Free-threaded Python 3.13 (built with Py_GIL_DISABLED=1) removes the global interpreter lock. HPyX gets a material performance advantage on 3.13t: multiple HPX workers can execute Python callbacks truly concurrently, not serialized on the GIL.

What changes for you

  • hpyx.parallel.for_loop(par, 0, N, fn) with a Python fn scales with os_threads. Under GIL-mode 3.13 it didn't (GIL serialized).
  • hpyx.HPXExecutor.map(fn, items) similarly scales with Python callables.
  • hpyx.async_ + .then chains run in parallel without blocking the submitting thread.

The C++ kernels in hpyx.kernels behave the same on both builds (they release the GIL for their duration).

What you need to watch for

1. User-authored thread safety

Under GIL-mode Python, sloppy code often "works" because the GIL serializes execution. On 3.13t, shared mutable state is a real race.

counter = 0                   # global

def body(i):
    global counter
    counter += 1              # UNSAFE on 3.13t — lost updates

hpyx.parallel.for_loop(par, 0, 1000, body)
# counter might be < 1000 on 3.13t.

Fix:

import threading
_lock = threading.Lock()
counter = 0

def body(i):
    global counter
    with _lock:
        counter += 1

Or use threading.local() / per-thread accumulators / a queue.Queue.

2. Numpy and 3.13t

Numpy ≥ 2.0 is largely 3.13t-compatible but some operations still hold internal locks.
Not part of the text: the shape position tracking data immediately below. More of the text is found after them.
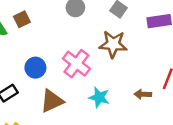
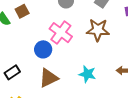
pink cross: (76, 64) -> (61, 33), moved
blue circle: (35, 68) -> (43, 49), moved

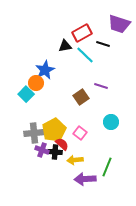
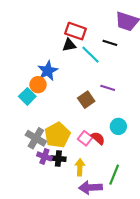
red rectangle: (82, 33) -> (76, 31), moved, turned 48
gray cross: (34, 133) -> (36, 138), turned 36
red semicircle: (62, 144) -> (98, 138), moved
yellow arrow: (75, 160) -> (80, 167), turned 98

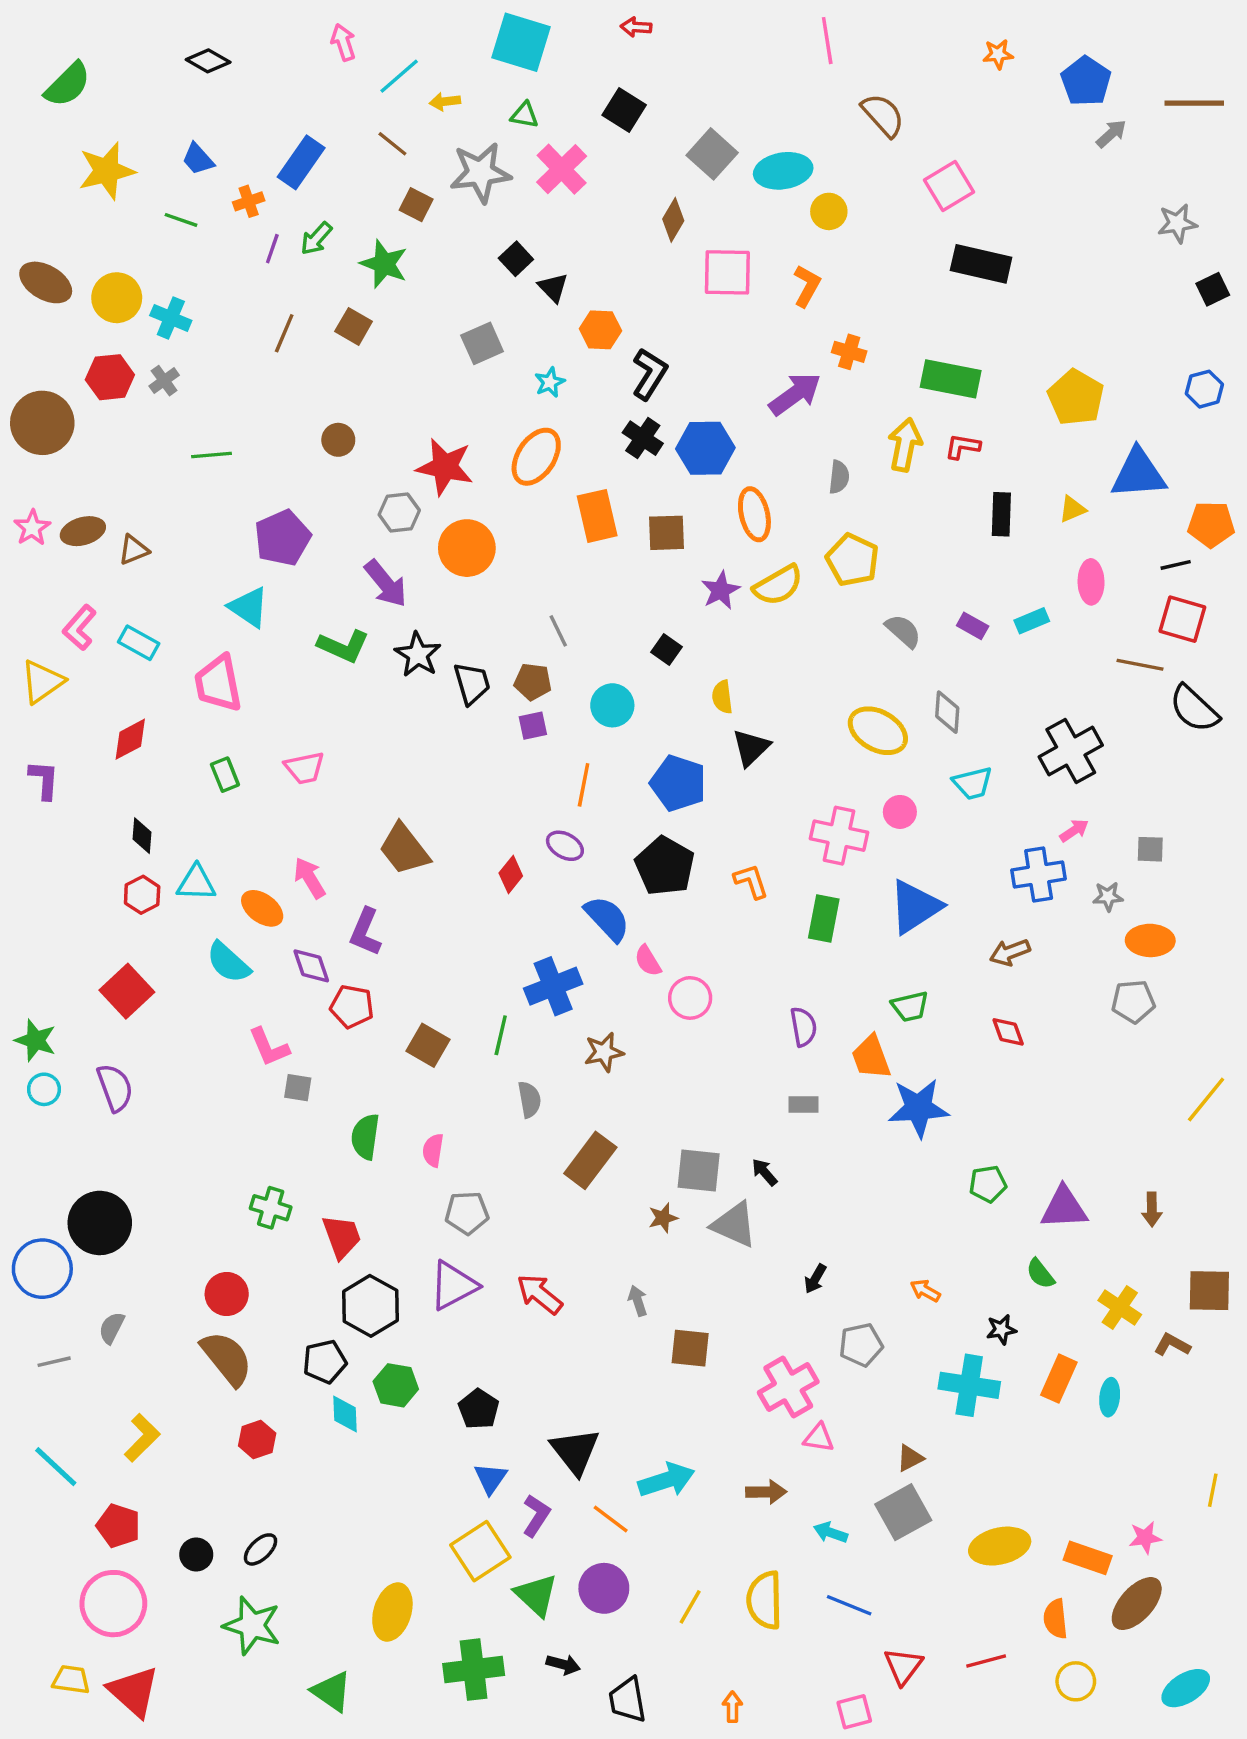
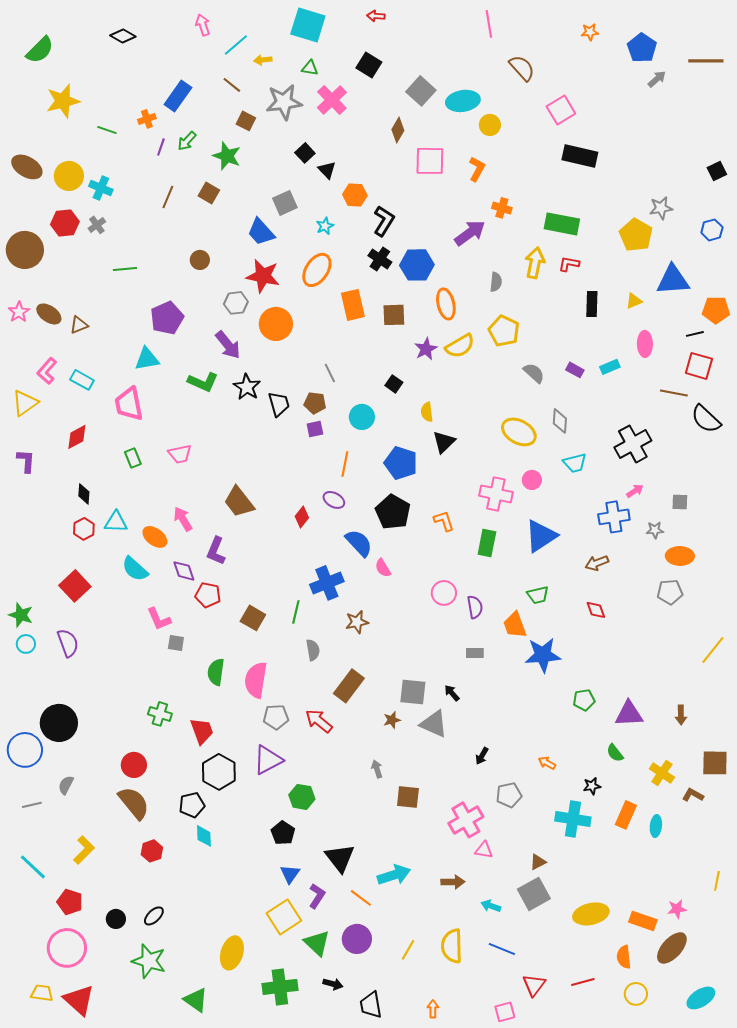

If your hpyx.parallel.* body calls such an operation, you'll see partial serialization.

As of HPyX v2026.5.20, consult the upstream numpy docs for currently-locked operations — this changes as numpy improves.

When in doubt, switch hot paths to hpyx.kernels.* (pure C++, no numpy dependency at runtime).

3. Third-party libraries

Many libraries are not yet fully 3.13t-clean. When running HPyX on 3.13t, watch for: - Sudden slowdowns (indicates hidden locks). - Flaky test failures in shared state.

Report issues upstream — the ecosystem is improving rapidly.

Verifying you're on 3.13t

import sysconfig
print(sysconfig.get_config_var("Py_GIL_DISABLED"))  # 1 on 3.13t, 0 or None on GIL-mode

HPyX's benchmark benchmarks/test_bench_free_threading.py is gated on this flag — it runs on 3.13t and skips cleanly on GIL-mode.

Benchmark: proof that 3.13t matters

Run:

bash scripts/run_bench_local.sh bench -k free_threading

On a 4-core machine with os_threads=4: - test_for_loop_par_nogil under 3.13t: expect ~3-4× speedup over the seq version. - Under GIL-mode 3.13: near-identical to seq (GIL serialization).